First, you say that you only took steroids to keep your body from “breaking down,” which may or may not be true, but to think it didn’t have an effect on your performance? Please don’t make “my body was breaking down at the time” the new “I’m not here to talk about the past.” It’s too painful for us to watch.
When asked by Bob Costas on whether you could hit 70 home runs without steroids, you replied:
“Absolutely. I was given this gift by the man upstairs. My track record as far as hitting home runs, my first at bat in Little Legaue was a home run, they still talk about the home runs in high school, they still talk about the home runs in legion, they still talk about the home runs I hit in college, I led the nation in home runs. They still talk about the home runs I hit in the minor leagues.”
Really? Do you really believe that steroids had nothing to do with your increase in power after you “started to break down in 1993?” I find it hard to believe that someone who played 74 games combined from 1993-94 miraculously went on to hit 345 home runs in his remaining seven seasons (that’s 49 home runs per season by the way) and claim that steroids had nothing to do with the increase in power. Before the injuries (and steady steroid use) you averaged 36 per season.
It’s time to cut the act. You can’t possibly expect us to believe that you don’t remember what steroids you took, or that you never talked about it with teammates. You’re not a bad guy and we want to like you, yet no one is buying into your tell-all interview. We bought A-Rod’s. We bought Pettitte’s and Giambi’s, but why not yours? Maybe because you are still in denial and leave more questions to be answered.

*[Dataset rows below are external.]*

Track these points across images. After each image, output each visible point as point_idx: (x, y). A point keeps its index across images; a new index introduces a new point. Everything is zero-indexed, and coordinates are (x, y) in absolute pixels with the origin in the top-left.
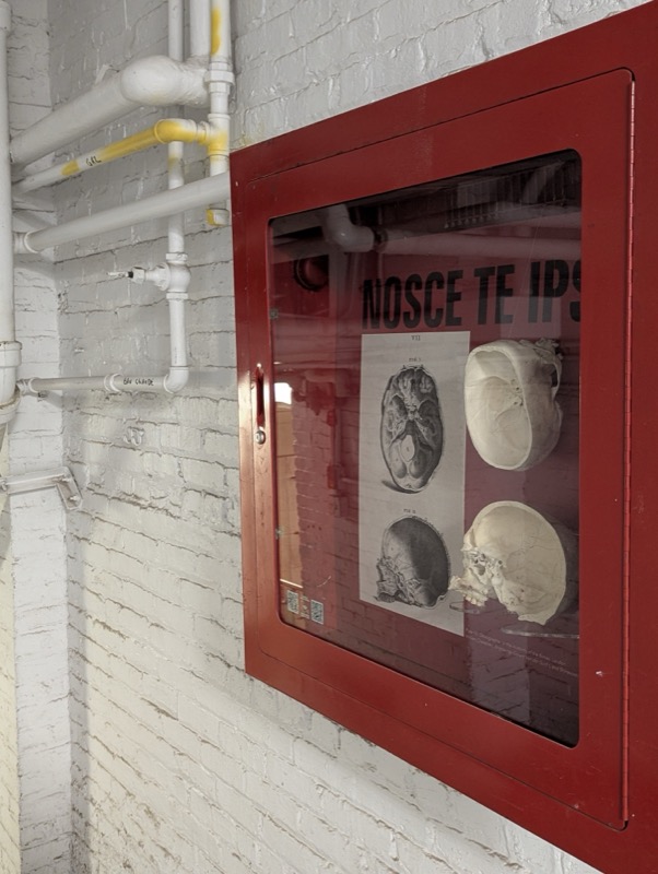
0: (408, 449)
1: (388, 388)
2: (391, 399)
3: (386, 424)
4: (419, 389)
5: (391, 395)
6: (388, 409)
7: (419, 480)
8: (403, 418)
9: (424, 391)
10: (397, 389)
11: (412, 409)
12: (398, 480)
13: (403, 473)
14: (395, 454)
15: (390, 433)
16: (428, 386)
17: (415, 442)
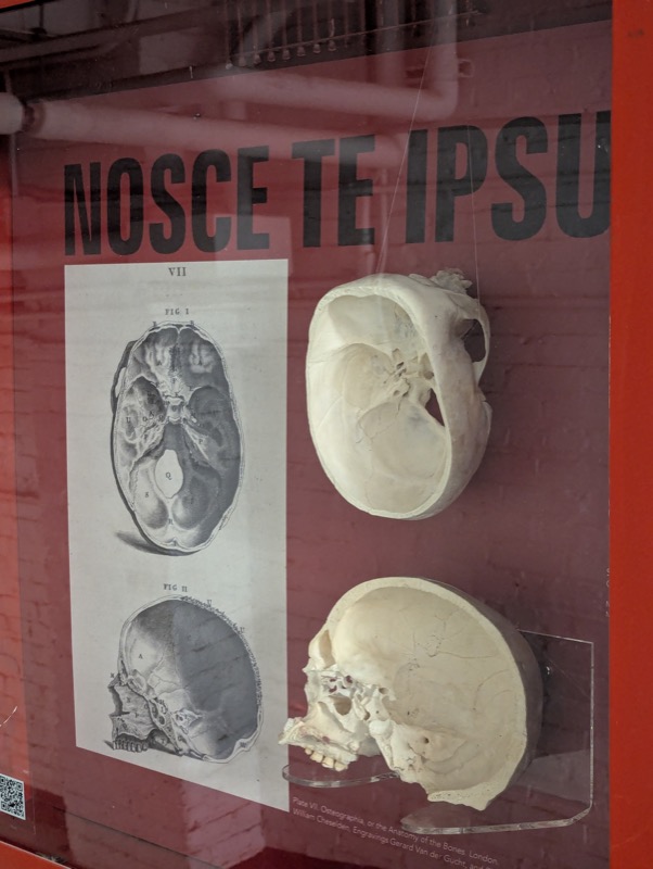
0: (168, 475)
1: (123, 364)
2: (129, 384)
3: (121, 428)
4: (188, 365)
5: (129, 376)
6: (124, 402)
7: (193, 532)
8: (156, 419)
9: (197, 369)
10: (142, 365)
11: (175, 401)
12: (150, 532)
13: (160, 519)
14: (142, 485)
15: (131, 447)
16: (206, 360)
17: (182, 463)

We get it. You’re not great in the public’s eye, but if you just suck it up for one more day and hold a big press conference where you hold no information back, the public might be ready to let it go. You’re the only one to blame for your mistake. It wasn’t Jose Canseco’s fault or the era’s fault. It’s not the league’s or the owners’ or Bud Selig’s fault. It’s yours and you need to own up to it.
And for your sake, Mr. McGwire, I hope this isn’t some ploy to gain votes for the Hall of Fame because there is no way you deserve to become immortalized. Your career was built on the home run, the same statistic that has been jeopardized by this performance-enhancing drug.
We know you have great hand/eye coordination. But guess what? Everyone in the majors has a great hand/eye coordination. You have to have it to make it to the big leagues and last time I checked, hand/eye coordination doesn’t have everything to do with home runs. I bet Ichiro Suzuki’s hand/eye coordination is 100 times better than yours, but we don’t see him popping off even 15 home runs, let alone 50.
The bottom line is that your career was built on home runs, which are a product of hand/eye coordination and brute strength. Everyone has the coordination, but you had the leg up in the strength department. Your career .263 batting average is unimpressive, but those 583 home runs are what pop off the page. In your final two seasons you played 186 games and hit 61 home runs and 55 singles. Shocking.
Without steroids, maybe you fade into oblivion after the 1994 season because of your injuries and we never talk about you again. Or maybe, you play until 1999 (35 years old) and average only 30 home runs, giving you an unimpressive 388 career home runs.
Take a page out of your fellow steroid users’ book and come clean the right way. It’s not fun watching you struggle anymore.